In sonnengelb-grau-schwarzen Panels eröffnet Vieweg einen tiefen Blick in die Psyche eines Mobbing-Opfers. Das heitere kalifornische Gelb kontrastiert mit dem satten Schwarz der Seelenabgründe und aus der scheinbaren harmlosen Rückkehr in die Heimat wird langsam ein düsterer Rachefeldzug – für den man das vollste Verständnis entwickelt, wenn Antoinette mit ihrem Engelshaar sich nach und nach an alle schrecklichen Details ihrer Qual erinnert. Gleichzeitig fragt man sich beständig, wie weit Rache wirklich gehen darf, um die Geister der Vergangenheit wieder loszuwerden. Und ob man Antoinette daher noch nett und sympathisch finden darf. Das ist eine ziemlich harte Nuss, die Vieweg dem Leser hier zu knabbern gibt. Wie und ob dies alles irgendwie zu beurteilen und aufzuwiegen ist, diese Schlussfolgerungen muss jeder Leser selbst ziehen.

DIE AUFGABE:
Gib aus dem Text über Antoinettes Rachefeldzug alles von „In sonnengelb-grau-schwarzen Panels“ bis hinunter zu „Leser selbst ziehen.“ wortgetreu wieder. Die Liste ist eigenständiges Material und gehört nicht zum Text.

ROHDATEN:
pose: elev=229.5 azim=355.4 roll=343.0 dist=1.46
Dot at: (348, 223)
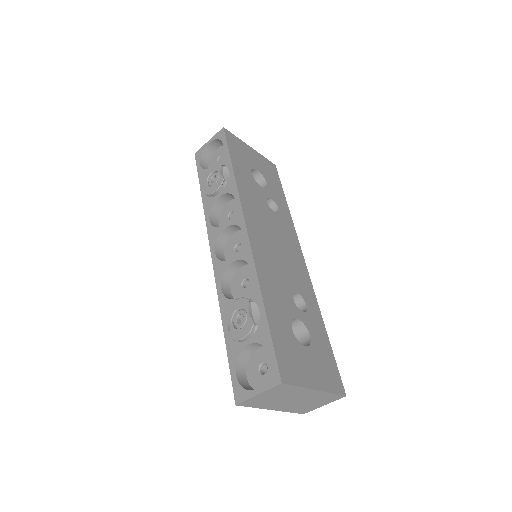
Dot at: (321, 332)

SCHRIFTLICHE ANTWORT:
In sonnengelb-grau-schwarzen Panels eröffnet Vieweg einen tiefen Blick in die Psyche eines Mobbing-Opfers. Das heitere kalifornische Gelb kontrastiert mit dem satten Schwarz der Seelenabgründe und aus der scheinbaren harmlosen Rückkehr in die Heimat wird langsam ein düsterer Rachefeldzug – für den man das vollste Verständnis entwickelt, wenn Antoinette mit ihrem Engelshaar sich nach und nach an alle schrecklichen Details ihrer Qual erinnert. Gleichzeitig fragt man sich beständig, wie weit Rache wirklich gehen darf, um die Geister der Vergangenheit wieder loszuwerden. Und ob man Antoinette daher noch nett und sympathisch finden darf. Das ist eine ziemlich harte Nuss, die Vieweg dem Leser hier zu knabbern gibt. Wie und ob dies alles irgendwie zu beurteilen und aufzuwiegen ist, diese Schlussfolgerungen muss jeder Leser selbst ziehen.